他应该推开他,义正言辞地告诫粗神经的友人不要沉迷动漫、更不要突然演练台词,就算吓不到当事人、吓到路人也不好。


但他动不了。这太近了。


他们第一次那么接近,近到只要稍微一抬头就可以交换一个吻,近到他可以闻到ink身上洗不去的墨水味,清楚地看到ink认真的表情。魔力在眼窝中央聚集、形成变化莫测的美丽图案,现在这图案定格在了闪耀的五芒星和深蓝的水滴,仿佛他真的做了这么一个梦、并真心实意地为此悲伤彷徨。


但这只是个故事情节罢了,一个小玩笑,说得再认真也不会变成真的。


dream眨眨眼,双手抚上ink的面骨。漫天星光拖曳着长长的光尾坠进那双眼眸,每一抹光芒都独自旅行了上亿光年,然后来到这里,璀璨而不刺目,仿佛轻哼一曲温柔的小调。


“我会一直陪着你的。”


“只要你愿意,我会一直陪在你身边的。”


都怪气氛太好了,他想。这不是成了认真的笨蛋了吗?


 


“……dream,你怎么知道剧本是这么写的?”


“……你是笨蛋吗ink君?”


“咦?!!”


细微的叹息从嘴角溢出,梦想家微微凑上前,在画家额骨上印上一个浅浅的吻,骨头相互触碰发出轻微的清脆响动,在万籁俱静的夜中格外清晰地徘徊在耳边。


“……是祝福的吻哦。”


 


【涂鸦空间】里总是有不少有意思的东西,在这里,你可以找到所有听说过的、没听说过的艺术作品,不管是画作还是雕塑、名著还是影视,甚至是建筑,仿佛就是从各个au里偷过来的,一边一角都极近相同。


Dream伸手,让一本到处乱飞的画册停了下来,一打开,几只蝴蝶扑闪着多彩的蝶翅从画中翩跹飞出,抖落无数星点。这样的画卷放到其它地方绝对会引起轰然大波,在【涂鸦空间】里却随处可见、胡乱地堆在一起,有些甚至自己飞起来玩了。


处处都是惊喜,一不小心,就要跌进画里。


Dream是【涂鸦空间】难得的常客,也是唯一可以任意打开那些画作的人。不死设定的数来数去就这么几个,其他人基本没这兴致、和画家也没什么交集;偶尔有人来这做客,像blue,出了事可没人担待得起,烟枪是要追杀到底的。


他们真应该试试的,这不可思议的感觉。


连绵十万里的大山,郁郁葱葱的丛林,辽阔无边的沙漠,广袤无垠的草原……对于可以穿梭au的人来说或许不算什么,但现实的纷争太多了,能够静下心来品味自然的创造的时候太少了。


悲伤,愤怒,快乐,幸福……这里什么也没有,没有纷纷攘攘的人群,没有变幻无常的人心,只有一景送予你,愿你侧耳听那无言的絮语,看那亘古的脉轮,伴着清风鸟鸣平静无忧。


时间一长ink就会来找他。画家一张张翻看着画作,估摸着自家任性起来叫人骨痛的友人又跑到哪张画里了,然后进到里面去寻他,把他拉出来。

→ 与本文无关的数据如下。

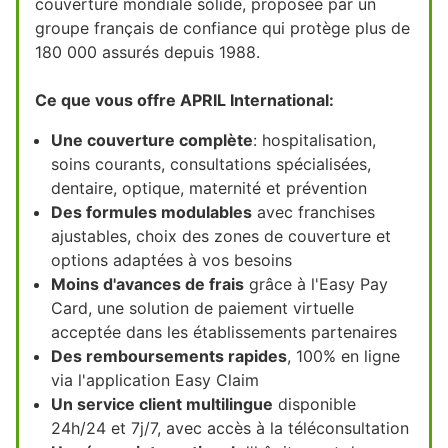
couverture mondiale solide, proposée par un
groupe français de confiance qui protège plus de
180 000 assurés depuis 1988.
Ce que vous offre APRIL International:
Une couverture complète
: hospitalisation,
soins courants, consultations spécialisées,
dentaire, optique, maternité et prévention
Des formules modulables
avec franchises
ajustables, choix des zones de couverture et
options adaptées à vos besoins
Moins d'avances de frais
grâce à l'Easy Pay
Card, une solution de paiement virtuelle
acceptée dans les établissements partenaires
Des remboursements rapides
, 100% en ligne
via l'application Easy Claim
Un service client multilingue
disponible
24h/24 et 7j/7, avec accès à la téléconsultation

但dream会躲起来。他知道这样不好,ink有很多事要做,当然他也有,这不是躲起来玩捉迷藏的时候。但有什么关系呢?没有规定声称梦想家不可以有假期,ink也没有不满啊,只是一会儿,没关系的。心底隐秘的声音说服自己,于是他就躲起来,藏在交错的枝叶间,坐在幽暗的石窟里,数着点点滴滴的水声,静静地等着。直到远处传来画家的呼喊,直到画家拨开肆意生长的荆棘和嫩草、踏着满地的阳光走到他面前,牵起他的手。


一般来说他进到的都是些无害的画里,只有一次,他一进去便被呼啸着的狂风暴雨吹打得狼狈,转身便是90°垂直的陡峭崖壁,他站在悬崖顶端无处可躲。他可以用魔法形成护壁保护自己,但他没有;或许是和画家待久了,自身也总是会冒出些莫名其妙的想法,简直是被宠坏了。他一边心里责怪自己,一边又倔起来,蹲在山巅缩成一团,任由风雨砸在身上,海鸟尖利的叫声刺破混乱的空气,有些甚至单纯到残忍的要来啄一啄这奇怪的东西,把匆匆赶来的画家吓得半死。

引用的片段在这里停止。